→ **WHAT NEEDS TO BE DONE**
Reproduce the lines of the material verbatim, starting at the first line and ending at the line that contains "アクセス：大宮駅から徒歩1分".

Segment Start: RECORDS

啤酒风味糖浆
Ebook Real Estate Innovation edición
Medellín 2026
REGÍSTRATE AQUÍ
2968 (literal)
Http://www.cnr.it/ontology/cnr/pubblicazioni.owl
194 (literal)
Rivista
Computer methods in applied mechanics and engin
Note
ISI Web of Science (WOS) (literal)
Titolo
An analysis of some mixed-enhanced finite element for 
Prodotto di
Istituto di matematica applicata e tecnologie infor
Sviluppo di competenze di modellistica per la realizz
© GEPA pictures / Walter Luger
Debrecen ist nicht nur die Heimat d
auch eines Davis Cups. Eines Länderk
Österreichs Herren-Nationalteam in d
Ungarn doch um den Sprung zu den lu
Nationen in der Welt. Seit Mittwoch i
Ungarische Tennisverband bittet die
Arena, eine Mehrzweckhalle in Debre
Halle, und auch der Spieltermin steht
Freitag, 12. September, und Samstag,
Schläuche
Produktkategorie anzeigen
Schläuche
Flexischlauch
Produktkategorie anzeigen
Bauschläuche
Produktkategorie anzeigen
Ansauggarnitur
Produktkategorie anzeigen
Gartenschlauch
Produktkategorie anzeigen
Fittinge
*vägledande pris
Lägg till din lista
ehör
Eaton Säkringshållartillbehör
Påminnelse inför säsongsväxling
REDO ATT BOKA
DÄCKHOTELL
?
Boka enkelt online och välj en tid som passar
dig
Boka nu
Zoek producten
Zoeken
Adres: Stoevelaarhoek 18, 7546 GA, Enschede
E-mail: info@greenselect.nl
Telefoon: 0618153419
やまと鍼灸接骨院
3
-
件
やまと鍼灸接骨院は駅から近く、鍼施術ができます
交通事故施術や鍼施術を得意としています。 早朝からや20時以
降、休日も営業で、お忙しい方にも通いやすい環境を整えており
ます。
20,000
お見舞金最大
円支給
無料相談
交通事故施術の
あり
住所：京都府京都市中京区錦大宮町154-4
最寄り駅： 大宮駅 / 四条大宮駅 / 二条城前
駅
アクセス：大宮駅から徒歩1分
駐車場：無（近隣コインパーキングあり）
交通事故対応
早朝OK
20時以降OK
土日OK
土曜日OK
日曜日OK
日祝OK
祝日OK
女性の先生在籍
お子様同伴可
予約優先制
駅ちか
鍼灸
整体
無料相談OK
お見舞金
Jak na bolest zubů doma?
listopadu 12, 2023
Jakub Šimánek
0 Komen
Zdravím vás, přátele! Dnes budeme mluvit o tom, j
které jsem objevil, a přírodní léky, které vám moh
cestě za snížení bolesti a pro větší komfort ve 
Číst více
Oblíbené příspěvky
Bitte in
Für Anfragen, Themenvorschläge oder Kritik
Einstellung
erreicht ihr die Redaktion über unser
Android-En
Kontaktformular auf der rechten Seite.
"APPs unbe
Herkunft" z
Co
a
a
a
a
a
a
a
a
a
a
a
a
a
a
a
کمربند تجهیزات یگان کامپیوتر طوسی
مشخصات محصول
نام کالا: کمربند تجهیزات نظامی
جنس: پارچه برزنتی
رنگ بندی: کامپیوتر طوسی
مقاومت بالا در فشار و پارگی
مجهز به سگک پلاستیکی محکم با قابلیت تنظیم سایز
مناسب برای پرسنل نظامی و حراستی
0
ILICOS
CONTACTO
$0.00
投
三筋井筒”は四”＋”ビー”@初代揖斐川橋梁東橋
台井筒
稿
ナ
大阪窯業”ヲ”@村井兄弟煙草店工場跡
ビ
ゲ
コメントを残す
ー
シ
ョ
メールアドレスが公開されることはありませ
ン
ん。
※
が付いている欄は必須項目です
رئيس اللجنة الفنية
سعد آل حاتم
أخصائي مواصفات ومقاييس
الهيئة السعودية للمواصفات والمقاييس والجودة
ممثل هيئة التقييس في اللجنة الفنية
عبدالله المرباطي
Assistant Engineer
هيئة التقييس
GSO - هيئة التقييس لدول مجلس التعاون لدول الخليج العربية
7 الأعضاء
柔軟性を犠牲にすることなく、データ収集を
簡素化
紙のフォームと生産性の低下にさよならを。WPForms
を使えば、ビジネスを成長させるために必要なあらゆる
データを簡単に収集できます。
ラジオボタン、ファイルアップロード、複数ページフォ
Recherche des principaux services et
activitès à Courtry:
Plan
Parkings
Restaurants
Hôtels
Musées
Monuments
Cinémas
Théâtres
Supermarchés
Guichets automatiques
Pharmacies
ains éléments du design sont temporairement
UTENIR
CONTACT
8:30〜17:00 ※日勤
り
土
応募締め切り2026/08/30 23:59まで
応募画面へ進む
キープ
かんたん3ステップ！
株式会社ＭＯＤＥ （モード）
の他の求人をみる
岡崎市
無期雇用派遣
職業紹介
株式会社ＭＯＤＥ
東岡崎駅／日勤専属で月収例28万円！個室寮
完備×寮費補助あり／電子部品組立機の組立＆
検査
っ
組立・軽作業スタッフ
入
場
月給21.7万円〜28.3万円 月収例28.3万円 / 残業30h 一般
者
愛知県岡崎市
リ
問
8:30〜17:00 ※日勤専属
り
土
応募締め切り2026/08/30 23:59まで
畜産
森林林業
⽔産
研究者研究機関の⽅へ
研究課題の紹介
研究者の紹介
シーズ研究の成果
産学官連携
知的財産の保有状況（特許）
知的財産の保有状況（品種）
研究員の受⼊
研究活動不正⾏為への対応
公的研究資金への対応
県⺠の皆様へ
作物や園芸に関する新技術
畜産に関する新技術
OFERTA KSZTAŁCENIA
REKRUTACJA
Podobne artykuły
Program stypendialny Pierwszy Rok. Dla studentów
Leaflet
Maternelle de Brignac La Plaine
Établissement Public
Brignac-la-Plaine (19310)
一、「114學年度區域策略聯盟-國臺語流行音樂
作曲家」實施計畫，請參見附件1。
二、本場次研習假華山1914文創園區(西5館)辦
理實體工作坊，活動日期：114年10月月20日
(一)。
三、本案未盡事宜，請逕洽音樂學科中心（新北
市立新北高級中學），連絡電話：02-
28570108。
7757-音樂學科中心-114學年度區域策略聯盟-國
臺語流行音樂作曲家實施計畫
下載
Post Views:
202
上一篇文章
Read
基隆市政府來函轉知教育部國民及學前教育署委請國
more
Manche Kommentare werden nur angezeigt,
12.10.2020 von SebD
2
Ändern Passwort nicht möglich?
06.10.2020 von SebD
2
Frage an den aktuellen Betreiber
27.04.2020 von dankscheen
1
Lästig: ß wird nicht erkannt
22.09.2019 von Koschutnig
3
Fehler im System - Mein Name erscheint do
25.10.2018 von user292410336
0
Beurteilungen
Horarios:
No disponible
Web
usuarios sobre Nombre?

Segment End: RECORDS

→ **COMPLETED TASK**
啤酒风味糖浆
Ebook Real Estate Innovation edición
Medellín 2026
REGÍSTRATE AQUÍ
2968 (literal)
Http://www.cnr.it/ontology/cnr/pubblicazioni.owl
194 (literal)
Rivista
Computer methods in applied mechanics and engin
Note
ISI Web of Science (WOS) (literal)
Titolo
An analysis of some mixed-enhanced finite element for 
Prodotto di
Istituto di matematica applicata e tecnologie infor
Sviluppo di competenze di modellistica per la realizz
© GEPA pictures / Walter Luger
Debrecen ist nicht nur die Heimat d
auch eines Davis Cups. Eines Länderk
Österreichs Herren-Nationalteam in d
Ungarn doch um den Sprung zu den lu
Nationen in der Welt. Seit Mittwoch i
Ungarische Tennisverband bittet die
Arena, eine Mehrzweckhalle in Debre
Halle, und auch der Spieltermin steht
Freitag, 12. September, und Samstag,
Schläuche
Produktkategorie anzeigen
Schläuche
Flexischlauch
Produktkategorie anzeigen
Bauschläuche
Produktkategorie anzeigen
Ansauggarnitur
Produktkategorie anzeigen
Gartenschlauch
Produktkategorie anzeigen
Fittinge
*vägledande pris
Lägg till din lista
ehör
Eaton Säkringshållartillbehör
Påminnelse inför säsongsväxling
REDO ATT BOKA
DÄCKHOTELL
?
Boka enkelt online och välj en tid som passar
dig
Boka nu
Zoek producten
Zoeken
Adres: Stoevelaarhoek 18, 7546 GA, Enschede
E-mail: info@greenselect.nl
Telefoon: 0618153419
やまと鍼灸接骨院
3
-
件
やまと鍼灸接骨院は駅から近く、鍼施術ができます
交通事故施術や鍼施術を得意としています。 早朝からや20時以
降、休日も営業で、お忙しい方にも通いやすい環境を整えており
ます。
20,000
お見舞金最大
円支給
無料相談
交通事故施術の
あり
住所：京都府京都市中京区錦大宮町154-4
最寄り駅： 大宮駅 / 四条大宮駅 / 二条城前
駅
アクセス：大宮駅から徒歩1分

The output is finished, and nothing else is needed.